11. The observation made in Goverdhan Prasad's case (supra) were to the effect that "It is admitted that the Delhi based workmen of the Company are governed by the dearness allowance formula as per the award in Reference I.D. No. 88 of 1973.

The ten workmen who moved the Labour Court under Section 33C(2) stated that for all practical purposes they are under the general superintendence and control of the Delhi Branch and therefore, the expression to Reference I.D. No. 88/73 'including general staff (employed in Delhi Branch') would comprehend the workman employed by the Company and stationed at Ghaziabad. A mere common sense view would dictate that the claim made is unassailable and unquestionable. It is not a case of fresh demand made by the workmen. The question raised was one of interpretation of award to determine its coverage when computing monetary benefit admissible to workmen. Section 33C(2) provides that "where any workman is entitled to receive from the employer any money or any benefit which is capable of being computed in terms of money and if any question arises as to the amount of money due or/as to the amount at which such benefit should be computed, then the question may, subject to any rules that may be made under this Act, be decided by such Labour Court as may be specified in this behalf by the appropriate Government. What the workmen contended before the Labour Court was that the dearness allowance paid to them is not according to the award by which they are governed as being included in the expression "staff employed in Delhi Branch".

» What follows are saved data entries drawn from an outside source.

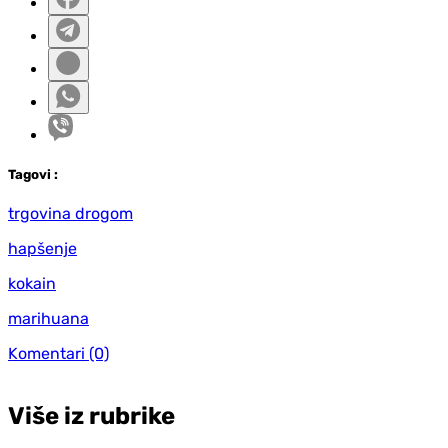
Tag
ovi
:
trgovina drogom
hapšenje
kokain
marihuana
Komentari
(0)
Više iz rubrike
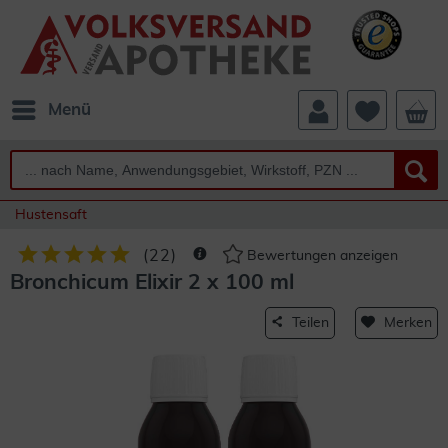
Menü
Hustensaft
(
22
)
Bewertungen anzeigen
Bronchicum Elixir 2 x 100 ml
Teilen
Merken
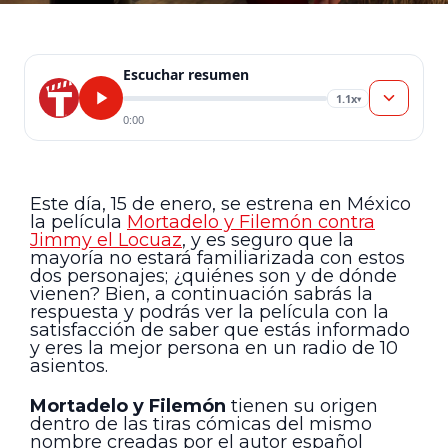
Escuchar resumen
1.1x
▾
0:00
Este día, 15 de enero, se estrena en México
la película
Mortadelo y Filemón contra
Jimmy el Locuaz
, y es seguro que la
mayoría no estará familiarizada con estos
dos personajes; ¿quiénes son y de dónde
vienen? Bien, a continuación sabrás la
respuesta y podrás ver la película con la
satisfacción de saber que estás informado
y eres la mejor persona en un radio de 10
asientos.
Mortadelo y Filemón
tienen su origen
dentro de las tiras cómicas del mismo
nombre creadas por el autor español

12. It was further observed that the dear-ness allowance having not been paid in accordance with the award, the workmen were quite legitimate in preferring a petition under Section 33C(2) and there was no question of any fresh demand and seeking adjudication thereof. That is not the case here. In this case, admittedly the question for determination is the status of the claimants determined by the University. It is in dispute whether the University could determine the status of the Compositors and equate them with the Junior Compositors in the absence of determination of their status at the time of the settlement. There can be no gainsaying that the dispute raised is squarely covered by Section 10 of the Industrial Disputes Act.

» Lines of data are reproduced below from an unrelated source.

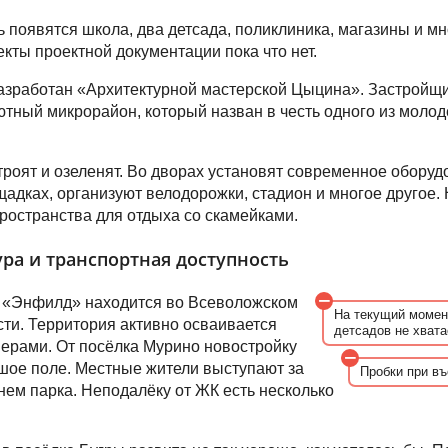
ь появятся школа, два детсада, поликлиника, магазины и мн
кты проектной документации пока что нет.
азработан «Архитектурной мастерской Цыцина». Застройщи
тный микрорайон, который назван в честь одного из моло
троят и озеленят. Во дворах установят современное оборуд
адках, организуют велодорожки, стадион и многое другое.
пространства для отдыха со скамейками.
ра и транспортная доступность
 «Энфилд» находится во Всеволожском
На текущий момен
ти. Территория активно осваивается
детсадов не хвата
ерами. От посёлка Мурино новостройку
шое поле. Местные жители выступают за
Пробки при въ
нем парка. Неподалёку от ЖК есть несколько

13. So far as Market Committee's case (supra) is concerned, the question for determination before the Court was whether the Labour Court could decide the disputed questions of relationship of employer and workmen between the parties the answer to the question that the Labour Court could determine the status of the applicant whether he is entitled to the benefit can be decided under Section 33C(2) of the Act, was given on its own facts. The status could be determined when such a determination was incidental and referable to the award or settlement etc. which is not the case here.

14. In view of the observations made above, no error can be pointed out in the view taken by the learned single judge and we affirm the same.

15. The appeal is dismissed, with no order as to costs.